# which leveling ramps



## talogon (Aug 12, 2009)

Hi I am looking to buy some leveling ramps, what would the more experienced of you recommend. I am looking at the Milenco Quattro level. or would this be overkill?


----------



## steco1958 (Mar 5, 2009)

I thought they were a little of an overkill, for my unit, and I opted for the Fiamma stepped levelling ramps with chocks.

I have used them a few times and found them excellent.

Steve


----------



## rickwiggans (May 10, 2006)

We have the quattro ramps. We got them to replace the fiamma ones which aren't quite as high. The reason being that if the van isn't exactly level, the loo end of the bathroom fills with water overflowing from the shower tray! However, I'm not sure how strong they actually are - a load of bits have cracked off them. I'm awaiting comments from Milenco. I'll post back when they reply to me

Rick


----------



## 110072 (Feb 21, 2008)

I bought the stepped fiamma ones because a) they are wide enough for my wheels(many arent) and b) they came with a storage bag.


----------



## peejay (May 10, 2005)

I had a pair of fiamma level-ups and they served us well for years so they come recommended by me...

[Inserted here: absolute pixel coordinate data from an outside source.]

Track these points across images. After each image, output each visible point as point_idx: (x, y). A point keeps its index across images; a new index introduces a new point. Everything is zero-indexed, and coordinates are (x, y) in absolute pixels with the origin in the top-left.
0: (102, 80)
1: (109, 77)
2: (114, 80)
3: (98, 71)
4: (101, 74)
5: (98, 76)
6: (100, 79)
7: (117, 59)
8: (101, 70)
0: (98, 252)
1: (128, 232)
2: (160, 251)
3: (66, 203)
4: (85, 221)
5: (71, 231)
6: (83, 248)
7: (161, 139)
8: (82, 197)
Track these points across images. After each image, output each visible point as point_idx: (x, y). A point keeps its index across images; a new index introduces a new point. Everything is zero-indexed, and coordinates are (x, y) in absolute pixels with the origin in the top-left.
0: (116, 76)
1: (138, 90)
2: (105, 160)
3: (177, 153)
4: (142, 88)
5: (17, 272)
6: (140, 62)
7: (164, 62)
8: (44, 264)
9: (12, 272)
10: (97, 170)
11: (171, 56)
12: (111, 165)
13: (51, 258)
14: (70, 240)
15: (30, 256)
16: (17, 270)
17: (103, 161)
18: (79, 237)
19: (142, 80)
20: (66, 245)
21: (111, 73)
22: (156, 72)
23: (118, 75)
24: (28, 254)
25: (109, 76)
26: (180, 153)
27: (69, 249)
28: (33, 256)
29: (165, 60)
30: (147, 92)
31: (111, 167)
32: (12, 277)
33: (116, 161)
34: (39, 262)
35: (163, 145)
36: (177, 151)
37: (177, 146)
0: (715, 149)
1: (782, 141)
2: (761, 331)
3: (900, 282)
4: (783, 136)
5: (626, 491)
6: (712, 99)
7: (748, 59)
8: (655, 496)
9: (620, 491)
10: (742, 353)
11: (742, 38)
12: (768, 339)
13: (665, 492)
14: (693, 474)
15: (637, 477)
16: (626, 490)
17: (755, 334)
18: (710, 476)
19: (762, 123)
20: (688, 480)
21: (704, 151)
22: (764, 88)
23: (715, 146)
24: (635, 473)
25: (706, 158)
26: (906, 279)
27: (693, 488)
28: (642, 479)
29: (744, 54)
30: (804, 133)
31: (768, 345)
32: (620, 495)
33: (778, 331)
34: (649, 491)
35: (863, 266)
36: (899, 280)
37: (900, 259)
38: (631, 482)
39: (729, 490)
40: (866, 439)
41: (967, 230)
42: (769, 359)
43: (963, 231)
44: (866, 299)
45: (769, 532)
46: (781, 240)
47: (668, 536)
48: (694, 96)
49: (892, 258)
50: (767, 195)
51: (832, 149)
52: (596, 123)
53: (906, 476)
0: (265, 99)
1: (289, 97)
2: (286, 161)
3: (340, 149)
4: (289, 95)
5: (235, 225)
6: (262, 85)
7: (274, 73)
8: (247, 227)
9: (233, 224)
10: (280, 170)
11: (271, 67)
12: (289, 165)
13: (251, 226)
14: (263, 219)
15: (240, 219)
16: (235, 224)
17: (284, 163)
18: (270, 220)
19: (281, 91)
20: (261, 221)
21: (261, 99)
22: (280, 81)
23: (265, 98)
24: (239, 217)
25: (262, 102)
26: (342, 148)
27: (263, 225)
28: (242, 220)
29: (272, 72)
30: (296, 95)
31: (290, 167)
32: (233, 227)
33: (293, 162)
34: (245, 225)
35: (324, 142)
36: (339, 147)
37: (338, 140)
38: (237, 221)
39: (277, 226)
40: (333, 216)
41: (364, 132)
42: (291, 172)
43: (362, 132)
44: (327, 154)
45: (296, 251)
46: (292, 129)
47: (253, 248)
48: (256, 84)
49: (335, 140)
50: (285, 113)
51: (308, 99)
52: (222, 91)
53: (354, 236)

The one thing I didn't like about these chocks though, is that bright yellow colour, so recently, while abroad I treated myself to a pair of Thule chocks, about the same as the fiamma's but much more discreet in black...










Pete


----------



## DABurleigh (May 9, 2005)

Also here:
http://www.caravanstuff4u.co.uk/wheel_chocks.html

Dave


----------



## peedee (May 10, 2005)

Why buy chocks? I went down to the timber yard and bought off cuts for a few pence. I make up my own to fit my locker and can make up heights as required. Two chocks are often insufficient to level a van on very bad ground 
and I can make up three if required.

peedee


----------



## talogon (Aug 12, 2009)

DABurleigh said:


> Also here:
> http://www.caravanstuff4u.co.uk/wheel_chocks.html
> 
> Dave


Thanks for all the replys I like the look of the Thule ones, would need to wait and see what happens with the Milenco cracks.
Thanks Dave, for the link. By the way I work in Basingstoke I will keep an eye out for your van


----------



## peedee (May 10, 2005)

peedee said:


> Why buy chocks? I went down to the timber yard and bought off cuts for a few pence. I make up my own to fit my locker and can make up heights as required. Two chocks are often insufficient to level a van on very bad ground
> and I can make up three if required.
> 
> peedee


Another advantage of this approach which I forgot to mention is that on level soft ground or if rain is expected I use the "plank" bits under the drive wheels to spread the weight and ensure the wheels do not sink into the ground too far.

peedee


----------



## Jented (Jan 12, 2010)

Hi.
I bought quatro? Millenco levels,on the idea What will carry a lot, will carry a little.
1/ Millenco now do a Three step,as the Four step set is HEAVY, 
2/ THEY ARE HEAVY, think payload
I also carry 'Off cuts of wood as above post, have used the wood,never used the M/quatro? so i would say avoid the larger millenco,purely on the weight basis. I will find a use for them in the next 20 yrs,as i have it on good authority that i belong to the Clan Stig o,th' Mc Skip.
If any 'Wud Tinks' are reading this,perhaps you could tell me what's the Clans Tartan?
Mc Jented


----------



## selstrom (May 23, 2005)

We replaced our fiamma leveling ramps, which were starting to disintegrate, with milenco ramps lat year and found them a major improvement. We have experienced no problems with then in over 100 uses and our motor home weights in at 6.5 tonnes.


----------